Pourquoi le film L’ESPRIT DU VIN – Le réveil des terroirs ?

Tout commence par un certain nombre de constats. Tout d’abord, nous constatons que la biodynamie n’est pas vraiment connue en France et, surtout, qu’elle n’est pas bien comprise.
À cela, s’ajoute le constat étonnant et positif de l’immense richesse des savoirs et pratiques des vignerons en biodynamie. Très souvent, les conventionnels et autres personnes « incultes » sur ces questions ridiculisent les pratiques des vignerons en biodynamie. Tout cela me paraissait fort regrettable.

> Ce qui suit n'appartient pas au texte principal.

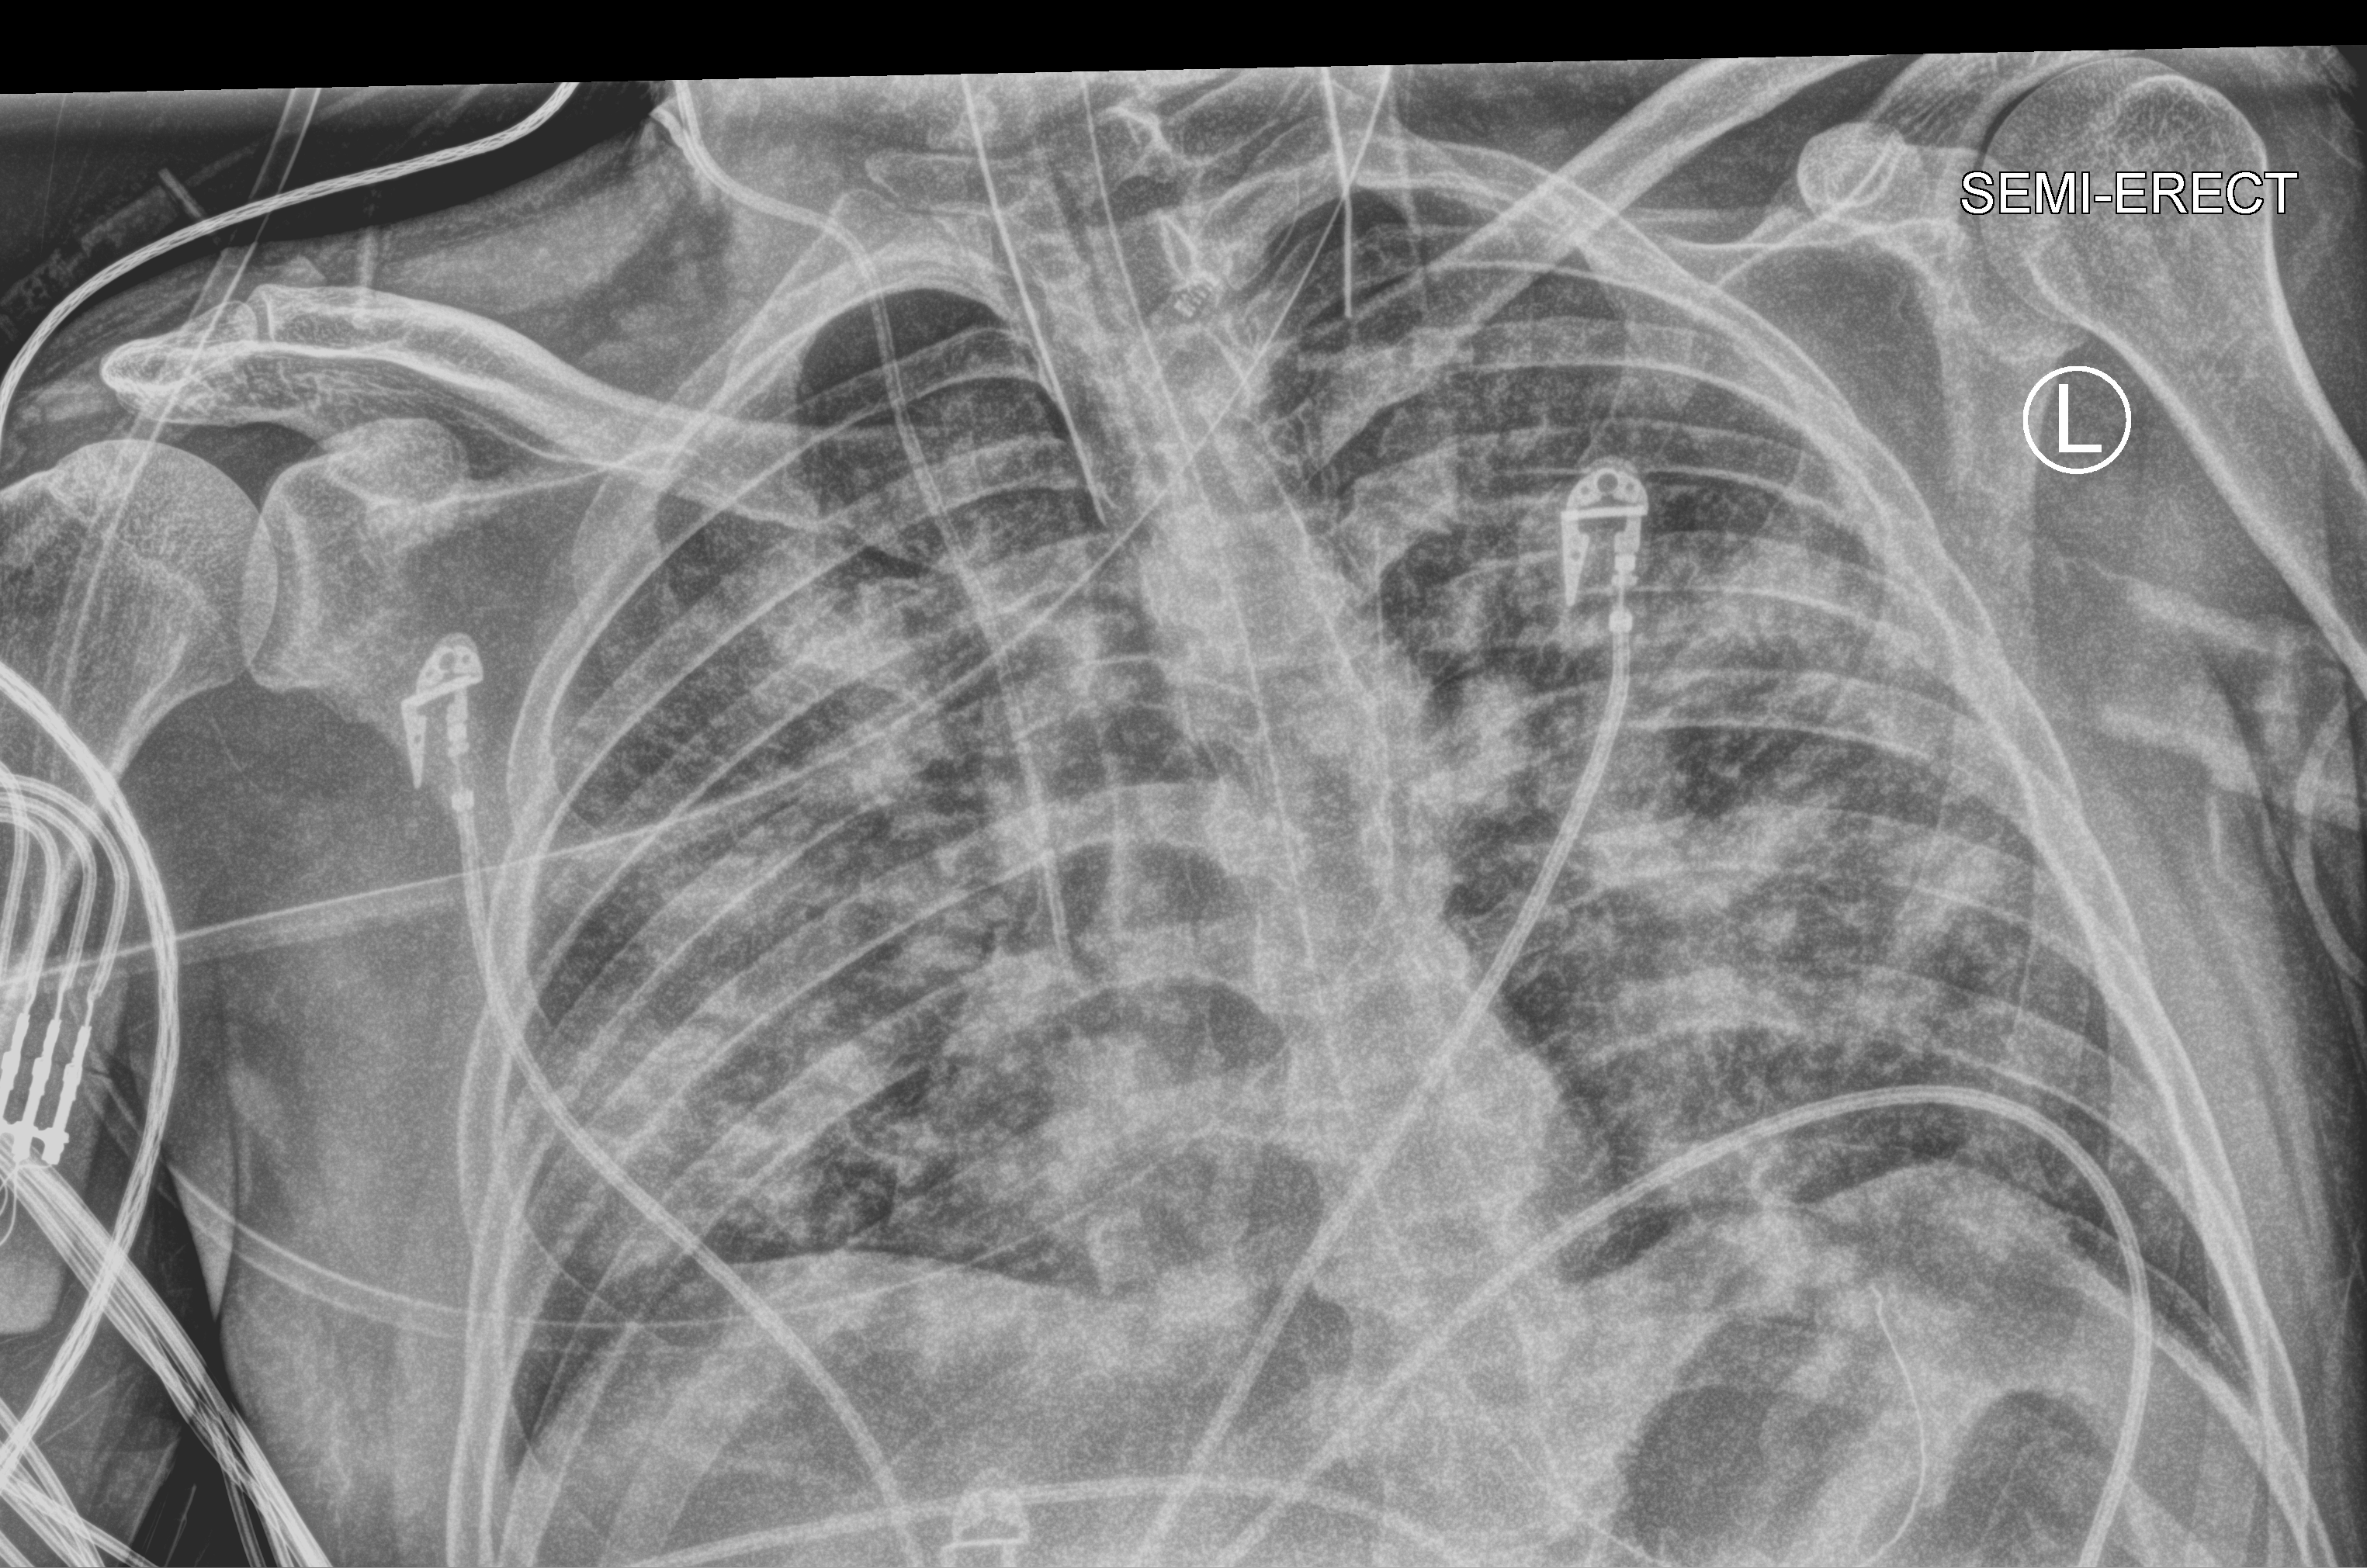
Portable chest radiograph; anteroposterior (AP) projection. Male patient hospitalised with COVID-19, age 18–59 years.
Admission-level facts for this patient (not findings on this image; timing relative to this image not recorded):
- admitted to intensive care during this hospital stay: yes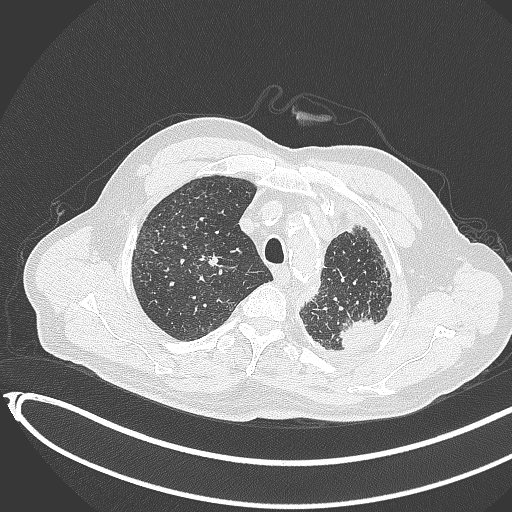
Chest CT, one axial slice; slice 352 of 451 in the series (ordered by position); reconstruction kernel B70f; 120 kVp; lung window (W 1500 / L -600 HU); 512 × 512 image matrix. Male patient, age 78 years. From the clinical record (not read from this slice): clinical TNM (as recorded): T1c N0 M1.
Structures marked on this image (bounding box drawn by a radiologist):
- lung tumour (recorded histology: adenocarcinoma): bounding box (x1, y1, x2, y2) in pixels: (337, 315, 382, 356)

Lorsque j’ai vu Mondovino de Jonathan Nossiter, j’ai pensé qu’il était souhaitable de faire quelque chose de comparable sur la biodynamie. Dans son film, Jonathan Nossiter s’est efforcé de démontrer qu’il existe une opposition forte entre les vins industriels et les vins « artistes », entre les vins de ceux qui veulent faire parler les cépages et surtout le porte-monnaie et les vins de ceux qui veulent exprimer le lieu. Alors pourquoi ne pas produire un film sur la biodynamie où l’on montrerait que les pratiques des vignerons sont différentes de celles des vignerons conventionnels, qu’elles sont importantes pour la qualité du produit, pour la santé des hommes, etc. ?

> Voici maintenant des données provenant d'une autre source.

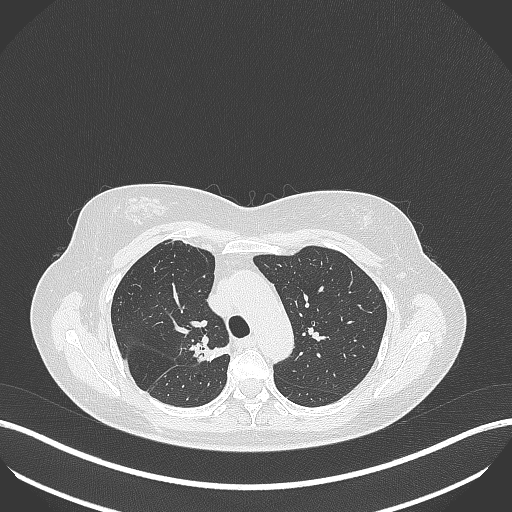
Chest CT, one axial slice; slice 281 of 386 in the series (ordered by position); reconstruction kernel B70f; 120 kVp; lung window (W 1500 / L -600 HU); 1 mm slice thickness; 512 × 512 image matrix, field of view 400 × 400 mm. Patient: female, 65 years. From the clinical record (not read from this slice): clinical TNM (as recorded): T1b N0 M0; histopathological grade: G2.
Annotated regions visible in this slice (rectangle marked by the reading radiologist):
- lung tumour (recorded histology: adenocarcinoma): bounding box (x1, y1, x2, y2) in pixels: (189, 337, 233, 364)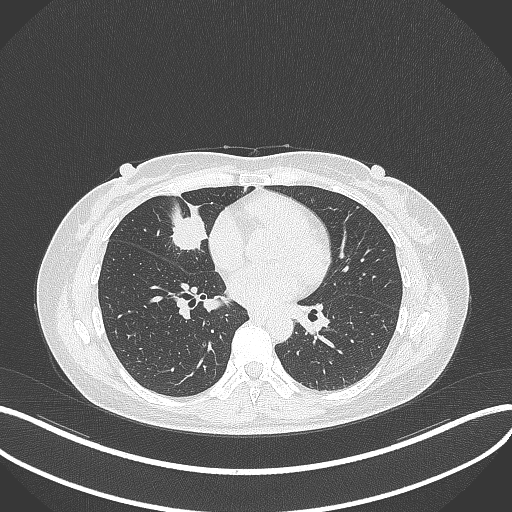
Chest CT, one axial slice; slice 131 of 284 in the series (ordered by position); reconstruction kernel B70f; 120 kVp; lung window (W 1500 / L -600 HU); 1 mm slice thickness; 512 × 512 image matrix. Female patient, age 43 years. From the clinical record (not read from this slice): clinical TNM (as recorded): T1c N3 M1; histopathological grade: G1.
Annotated regions visible in this slice (bounding box drawn by a radiologist):
- lung tumour (recorded histology: adenocarcinoma): bounding box <169,202,210,253> (left, top, right, bottom; pixels)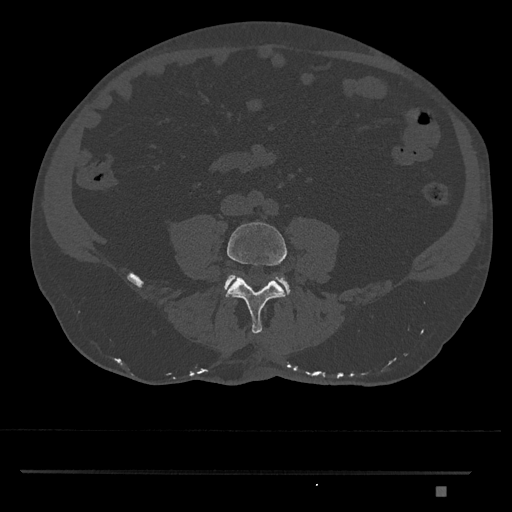
CT including the spine, one axial slice; slice 602 of 1134 in the series (ordered by position); reconstruction kernel Br40s/3; bone window (W 1800 / L 400 HU); 0.5 mm slice thickness; 512 × 512 image matrix, field of view 429 × 429 mm. Patient: male, 65 years. Case-level facts recorded for this patient, not image findings: primary cancer: prostate.
Structures marked on this image (semi-automatic segmentation, software-assisted and operator-edited):
- L4 vertebra: bounding box (x1, y1, x2, y2) in pixels: (226, 222, 287, 334)
- L5 vertebra: (224, 275, 290, 294)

À ces premiers constats s’ajoutent comme toujours des faits de hasard, notamment un voyage à Louxor, en Egypte. J’ai eu l’occasion de visiter une tombe là-bas, dite « tombe des artisans », dans laquelle j’ai pu admirer de magnifiques peintures représentant le process de la vigne tel que nous le pratiquons encore. J’ai alors pensé qu’il existe une sorte de stabilité des process, au sens du travail d’accompagnement de la vigne, et que ce qui change ce sont les ressources matérielles, les intrants que l’on utilise pour la soigner. Cela m’a aussi fait penser que la biodynamie, dans sa grande sagesse, s’efforce de maintenir tout le positif des traditions et fait en sorte d’éviter d’abîmer et de détruire ce processus vivant qui est celui de l’évolution de la vigne.

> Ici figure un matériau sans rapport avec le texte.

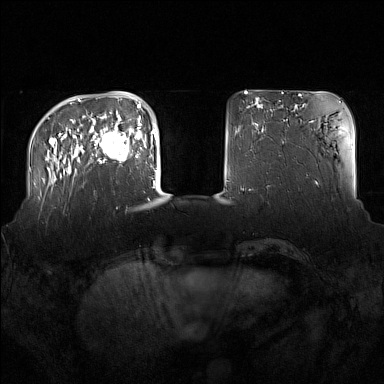
Breast MRI (dynamic contrast-enhanced), one axial slice. Slice 35 of 160 in the series (ordered by position). Dynamic contrast-enhanced series, time point 2 of 7 at this slice position (early post-contrast). 1.5 T. TE 1.8 ms, TR 5 ms. 1 mm slice thickness. 384 × 384 image matrix, field of view 360 × 360 mm. Female patient.
Outlined on this slice (semi-automatic segmentation, software-assisted and operator-edited):
- enhancing-tissue mask used for the functional tumour volume (all voxels passing the contrast-enhancement thresholds inside the analysis volume; usually the tumour): bounding box <91,122,137,163> (left, top, right, bottom; pixels)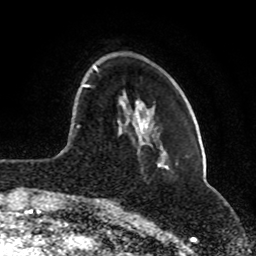
Breast MRI (dynamic contrast-enhanced), one axial slice; slice 24 of 80 in the series (ordered by position); cropped to one breast; dynamic contrast-enhanced series, time point 2 of 8 at this slice position (early post-contrast); 1.5 T; TE 4.2 ms, TR 7 ms; 2 mm slice thickness; 256 × 256 image matrix, field of view 165 × 165 mm. Female patient.
Structures marked on this image (semi-automatic segmentation, software-assisted and operator-edited):
- enhancing-tissue mask used for the functional tumour volume (all voxels passing the contrast-enhancement thresholds inside the analysis volume; usually the tumour): bounding box <77,65,97,201> (left, top, right, bottom; pixels)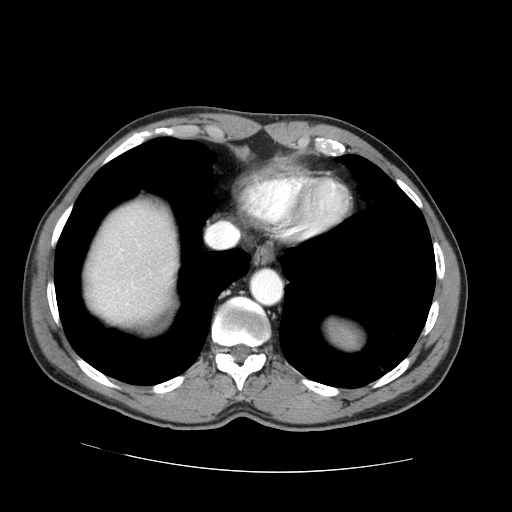
Contrast-enhanced abdominal CT (liver protocol), one axial slice. Slice 64 of 73 in the series (ordered by position). Reconstruction kernel STANDARD. 100 kVp. One of 2 acquisitions stored at this slice position. Soft-tissue window (W 400 / L 40 HU). 512 × 512 image matrix, field of view 380 × 380 mm. Case-level facts recorded for this patient, not image findings: diagnosis: hepatocellular carcinoma (patient treated with transarterial chemoembolisation; whether this scan precedes or follows treatment is not stated here); TNM stage (as recorded): Stage-IVA; Child-Pugh class: A; tumour differentiation: no biopsy.
Outlined on this slice (semi-automatic segmentation, software-assisted and operator-edited):
- abdominal aorta: bounding box [x1, y1, x2, y2] px = [252, 270, 281, 303]
- liver parenchyma outside the tumour (the mass and vessels are separate outlines, so this box may not span the whole liver): [86, 204, 176, 322]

Mais le vin n’est qu’un produit particulier dans l’alimentation humaine, une production culturelle dont on pourrait se passer. Il n’est certes pas fondamental à l’alimentation humaine, mais il y trouve sa place. L’ensemble des questions que nous pose l’accompagnement de la vigne, la production du vin, peut être repris et développé à propos de l’alimentation en général (céréales bien sûr, mais aussi les arbres fruitiers, l’élevage, etc.). L’ensemble de notre production alimentaire est aujourd’hui menacé par les intrants chimiques, par l’oubli de tous ces savoirs ancestraux qui nous permettent de réguler les accompagnements du vivant, végétal ou animal, et d’en recueillir les fruits les plus extraordinaires.

Tout cela nous a conduit au film, nous avons noué ensemble tous ces désirs, toutes ces pensées pour produire le film L’ESPRIT DU VIN – Le réveil des terroirs.